Print the first line of the data below and every one after it, through the line containing "left hip: (1470, 708)", exactly as written.

Pose landmark coordinates:
Start of Block
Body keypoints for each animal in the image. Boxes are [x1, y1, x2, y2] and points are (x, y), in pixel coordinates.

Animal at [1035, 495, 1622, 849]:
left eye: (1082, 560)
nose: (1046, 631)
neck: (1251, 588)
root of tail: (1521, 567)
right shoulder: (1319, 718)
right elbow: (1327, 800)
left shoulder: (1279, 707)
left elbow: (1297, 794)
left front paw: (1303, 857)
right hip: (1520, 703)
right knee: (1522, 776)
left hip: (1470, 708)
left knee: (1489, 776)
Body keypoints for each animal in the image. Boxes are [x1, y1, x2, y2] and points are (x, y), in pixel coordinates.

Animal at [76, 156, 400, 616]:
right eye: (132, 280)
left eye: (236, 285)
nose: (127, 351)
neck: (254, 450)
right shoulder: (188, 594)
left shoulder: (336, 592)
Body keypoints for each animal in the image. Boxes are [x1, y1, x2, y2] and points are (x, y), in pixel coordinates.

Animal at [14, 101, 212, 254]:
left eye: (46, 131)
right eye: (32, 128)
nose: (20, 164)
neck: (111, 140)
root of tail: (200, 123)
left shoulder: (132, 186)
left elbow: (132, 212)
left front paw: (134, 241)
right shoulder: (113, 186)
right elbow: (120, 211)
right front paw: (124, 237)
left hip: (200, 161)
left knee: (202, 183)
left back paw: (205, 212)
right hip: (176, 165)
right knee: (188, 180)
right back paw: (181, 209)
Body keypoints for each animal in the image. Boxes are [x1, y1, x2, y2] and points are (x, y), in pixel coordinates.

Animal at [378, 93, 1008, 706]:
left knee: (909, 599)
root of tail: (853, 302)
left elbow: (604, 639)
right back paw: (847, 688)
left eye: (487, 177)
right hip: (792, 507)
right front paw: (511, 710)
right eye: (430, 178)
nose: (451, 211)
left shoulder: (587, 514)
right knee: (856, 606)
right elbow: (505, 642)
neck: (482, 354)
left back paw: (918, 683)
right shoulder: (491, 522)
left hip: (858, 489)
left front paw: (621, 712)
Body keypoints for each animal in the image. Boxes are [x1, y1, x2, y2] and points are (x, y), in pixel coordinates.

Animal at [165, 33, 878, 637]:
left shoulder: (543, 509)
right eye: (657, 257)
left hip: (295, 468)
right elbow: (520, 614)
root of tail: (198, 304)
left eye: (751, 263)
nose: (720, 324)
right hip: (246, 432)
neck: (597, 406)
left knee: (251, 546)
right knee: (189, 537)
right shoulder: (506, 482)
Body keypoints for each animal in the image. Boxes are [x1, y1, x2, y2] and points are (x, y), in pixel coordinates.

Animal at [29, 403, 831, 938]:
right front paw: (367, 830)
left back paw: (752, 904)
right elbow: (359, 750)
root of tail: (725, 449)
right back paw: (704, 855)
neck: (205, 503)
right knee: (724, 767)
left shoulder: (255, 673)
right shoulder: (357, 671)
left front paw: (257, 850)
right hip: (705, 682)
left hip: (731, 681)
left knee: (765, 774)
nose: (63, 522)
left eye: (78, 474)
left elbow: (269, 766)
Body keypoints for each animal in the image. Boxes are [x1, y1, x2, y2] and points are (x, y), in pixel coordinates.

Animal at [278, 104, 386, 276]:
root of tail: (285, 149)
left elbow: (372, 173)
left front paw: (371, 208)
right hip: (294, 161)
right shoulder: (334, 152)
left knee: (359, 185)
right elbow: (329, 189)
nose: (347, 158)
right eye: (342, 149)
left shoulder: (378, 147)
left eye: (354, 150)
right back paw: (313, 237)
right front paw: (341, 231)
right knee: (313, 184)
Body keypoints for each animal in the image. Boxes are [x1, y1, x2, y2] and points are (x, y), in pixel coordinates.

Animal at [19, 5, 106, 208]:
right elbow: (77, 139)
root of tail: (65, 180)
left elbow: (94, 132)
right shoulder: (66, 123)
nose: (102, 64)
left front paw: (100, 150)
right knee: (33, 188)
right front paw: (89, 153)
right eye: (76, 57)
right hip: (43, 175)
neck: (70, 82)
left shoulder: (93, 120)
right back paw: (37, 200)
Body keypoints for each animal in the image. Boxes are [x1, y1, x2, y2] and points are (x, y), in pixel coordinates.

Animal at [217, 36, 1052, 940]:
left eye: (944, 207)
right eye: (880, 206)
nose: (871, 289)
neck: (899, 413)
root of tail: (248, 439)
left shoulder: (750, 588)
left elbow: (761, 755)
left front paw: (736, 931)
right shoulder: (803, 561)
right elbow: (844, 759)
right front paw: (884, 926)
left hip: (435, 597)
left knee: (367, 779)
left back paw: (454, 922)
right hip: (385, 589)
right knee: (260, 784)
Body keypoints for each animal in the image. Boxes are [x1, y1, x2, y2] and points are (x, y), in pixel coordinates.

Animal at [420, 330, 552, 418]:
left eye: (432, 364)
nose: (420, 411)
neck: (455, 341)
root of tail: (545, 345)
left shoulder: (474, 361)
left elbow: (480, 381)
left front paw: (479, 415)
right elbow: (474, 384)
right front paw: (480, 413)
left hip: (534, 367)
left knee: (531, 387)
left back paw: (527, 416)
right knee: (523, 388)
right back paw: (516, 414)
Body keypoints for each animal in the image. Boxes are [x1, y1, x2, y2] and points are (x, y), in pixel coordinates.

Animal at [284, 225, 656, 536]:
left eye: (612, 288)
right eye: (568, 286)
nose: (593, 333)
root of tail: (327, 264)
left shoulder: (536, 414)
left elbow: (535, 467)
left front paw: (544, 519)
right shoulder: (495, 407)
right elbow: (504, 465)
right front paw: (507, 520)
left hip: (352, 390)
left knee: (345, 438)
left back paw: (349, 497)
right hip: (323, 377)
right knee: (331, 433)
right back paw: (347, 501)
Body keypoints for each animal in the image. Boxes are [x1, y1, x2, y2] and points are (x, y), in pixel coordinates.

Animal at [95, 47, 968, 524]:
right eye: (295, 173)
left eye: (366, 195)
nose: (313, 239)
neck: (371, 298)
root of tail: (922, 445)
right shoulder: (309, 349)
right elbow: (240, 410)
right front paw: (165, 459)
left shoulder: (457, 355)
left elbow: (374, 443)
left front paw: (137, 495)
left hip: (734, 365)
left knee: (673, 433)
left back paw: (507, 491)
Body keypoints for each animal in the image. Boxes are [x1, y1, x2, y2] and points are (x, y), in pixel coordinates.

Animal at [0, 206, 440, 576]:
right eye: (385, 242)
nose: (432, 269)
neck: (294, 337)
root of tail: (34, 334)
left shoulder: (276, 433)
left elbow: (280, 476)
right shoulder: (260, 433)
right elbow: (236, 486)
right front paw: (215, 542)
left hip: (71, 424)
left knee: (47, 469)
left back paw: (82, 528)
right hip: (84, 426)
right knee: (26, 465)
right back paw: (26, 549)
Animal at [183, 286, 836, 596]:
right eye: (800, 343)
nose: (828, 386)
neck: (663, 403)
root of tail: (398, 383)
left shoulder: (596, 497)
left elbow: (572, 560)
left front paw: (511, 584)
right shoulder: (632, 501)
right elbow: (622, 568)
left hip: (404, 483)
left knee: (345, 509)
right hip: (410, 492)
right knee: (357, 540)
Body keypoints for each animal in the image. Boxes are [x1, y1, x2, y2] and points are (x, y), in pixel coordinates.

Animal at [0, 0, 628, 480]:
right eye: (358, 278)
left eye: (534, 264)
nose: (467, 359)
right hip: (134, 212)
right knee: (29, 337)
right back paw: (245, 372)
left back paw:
End of Block
→ **Final answer**:
Body keypoints for each animal in the image. Boxes are [x1, y1, x2, y2] and points are (x, y), in pixel coordinates.

Animal at [1035, 495, 1622, 849]:
left eye: (1082, 560)
nose: (1046, 631)
neck: (1251, 588)
root of tail: (1521, 567)
right shoulder: (1319, 718)
right elbow: (1327, 800)
left shoulder: (1279, 707)
left elbow: (1297, 794)
left front paw: (1303, 857)
right hip: (1520, 703)
right knee: (1522, 776)
left hip: (1470, 708)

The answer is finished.